Berita lain: Korupsi Banyuasin, Ada Uang THR untuk Kapolres dan Kejari
Tanpa menunggu, para relawan langsung memberikan bantuan saat ada bencana. Tenda-tenda darurat dan dapur umum pun dibuat untuk logistik para pengungsi.
Ada 3.500-an petugas dari Badan Penanggulangan Bencana Daerah, baik di tingkat provinsi maupun kabupaten/kota, di seluruh Indonesia yang ikut dalam rapat yang digelar 22-24 Februari 2017 tersebut.
Kepala Badan Nasional Penanggulangan Bencana Willem Rampangilei menyatakan, saat ini, ada paradigma baru dalam penanganan bencana. Jika dulu pendataan korban dan kerusakan rumah dilakukan seusai masa tanggap darurat, kini hal itu dilakukan saat masa tanggap darurat.

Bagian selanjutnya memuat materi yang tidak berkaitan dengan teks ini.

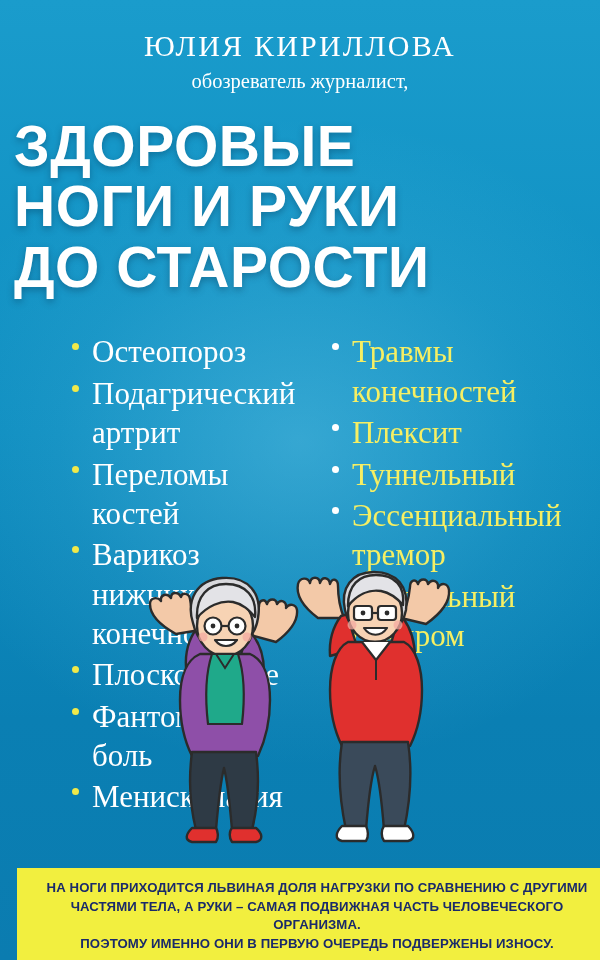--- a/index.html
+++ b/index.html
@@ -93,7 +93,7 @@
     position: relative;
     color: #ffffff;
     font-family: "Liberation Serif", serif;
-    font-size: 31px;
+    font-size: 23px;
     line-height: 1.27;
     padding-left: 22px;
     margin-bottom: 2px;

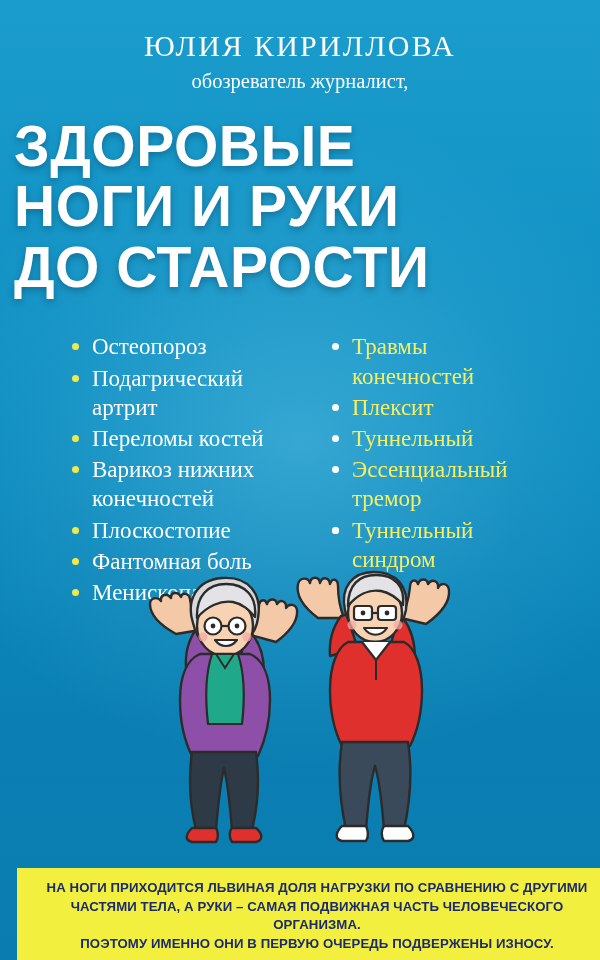--- a/index.html
+++ b/index.html
@@ -204,7 +204,7 @@
       </div>
       <div class="list-item">
         <span class="bullet"></span>
-        <span>Туннельный</span>
+        <span>Периартрит</span>
       </div>
       <div class="list-item">
         <span class="bullet"></span>

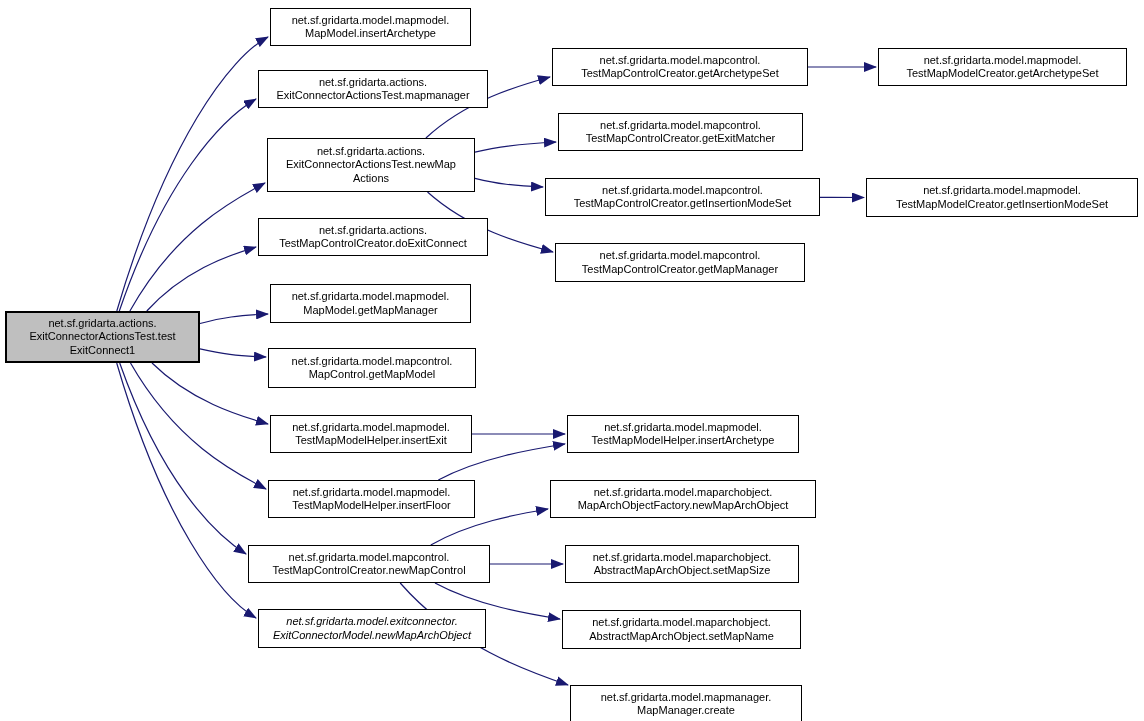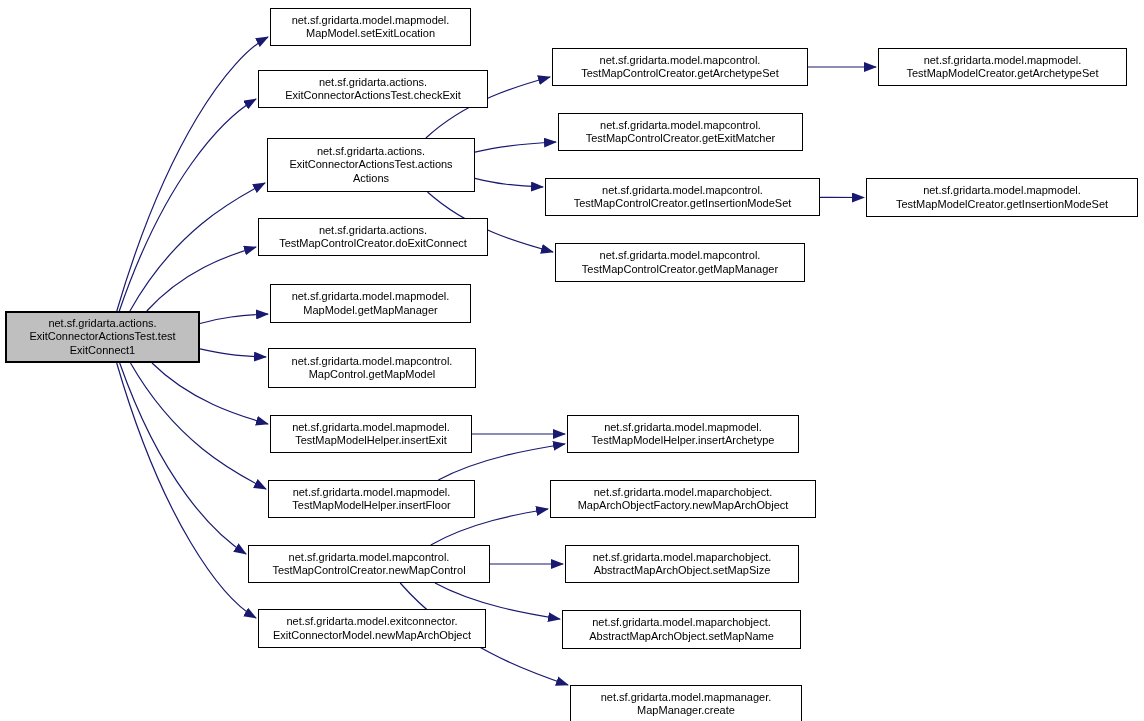--- a/index.html
+++ b/index.html
@@ -89,7 +89,7 @@
       </div>
       <div class="node" style="left: 270px; top: 8px; width: 201px; height: 38px; background: rgb(255, 255, 255);">
         <div class="line">net.sf.gridarta.model.mapmodel.</div>
-        <div class="line">MapModel.setExitLocation</div>
+        <div class="line">MapModel.insertArchetype</div>
       </div>
       <div class="node" style="left: 258px; top: 70px; width: 230px; height: 38px; background: rgb(255, 255, 255);">
         <div class="line">net.sf.gridarta.actions.</div>

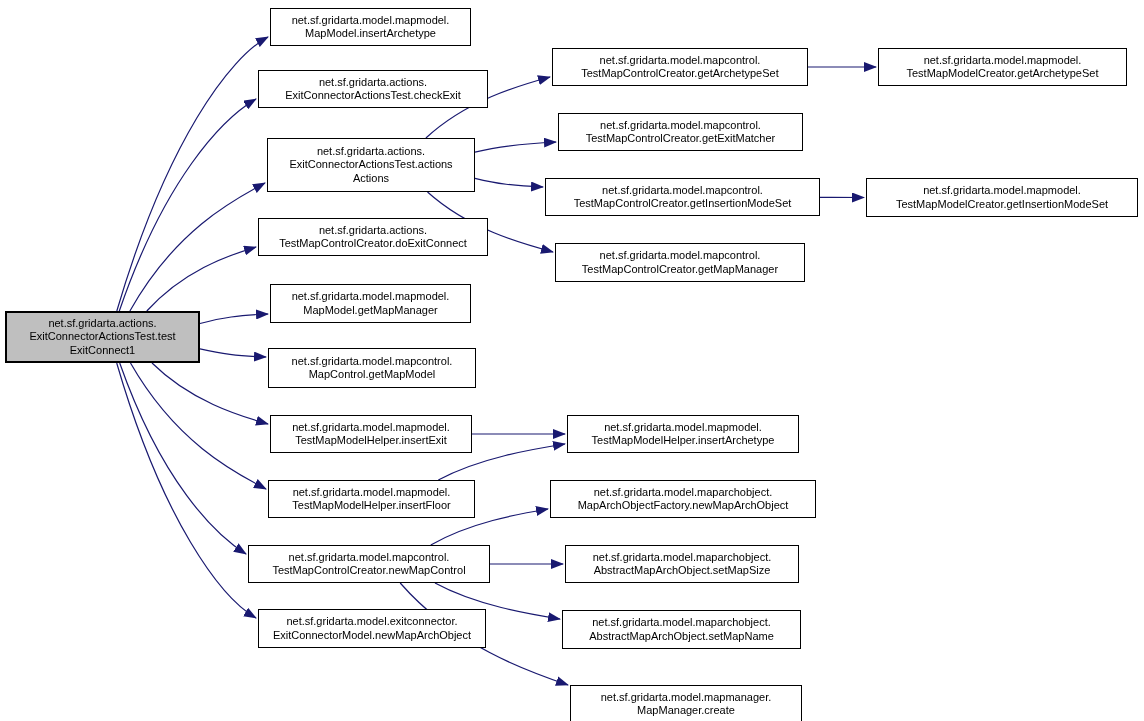--- a/index.html
+++ b/index.html
@@ -93,7 +93,7 @@
       </div>
       <div class="node" style="left: 258px; top: 70px; width: 230px; height: 38px; background: rgb(255, 255, 255);">
         <div class="line">net.sf.gridarta.actions.</div>
-        <div class="line">ExitConnectorActionsTest.checkExit</div>
+        <div class="line">ExitConnectorActionsTest.mapmanager</div>
       </div>
       <div class="node" style="left: 267px; top: 138px; width: 208px; height: 54px; background: rgb(255, 255, 255);">
         <div class="line">net.sf.gridarta.actions.</div>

"Dulu bantuan sampai berbulan-bulan baru dapat. Saat ini, begitu diverifikasi, besoknya dapat bantuan untuk rehabilitasi dan rekonstruksi," tutur Willem.
Ia menyatakan penanggulangan bencana menjadi urusan bersama. Koordinasi dan kerja sama antar-pemangku kepentingan menjadi faktor yang menentukan dalam penanggulangan bencana.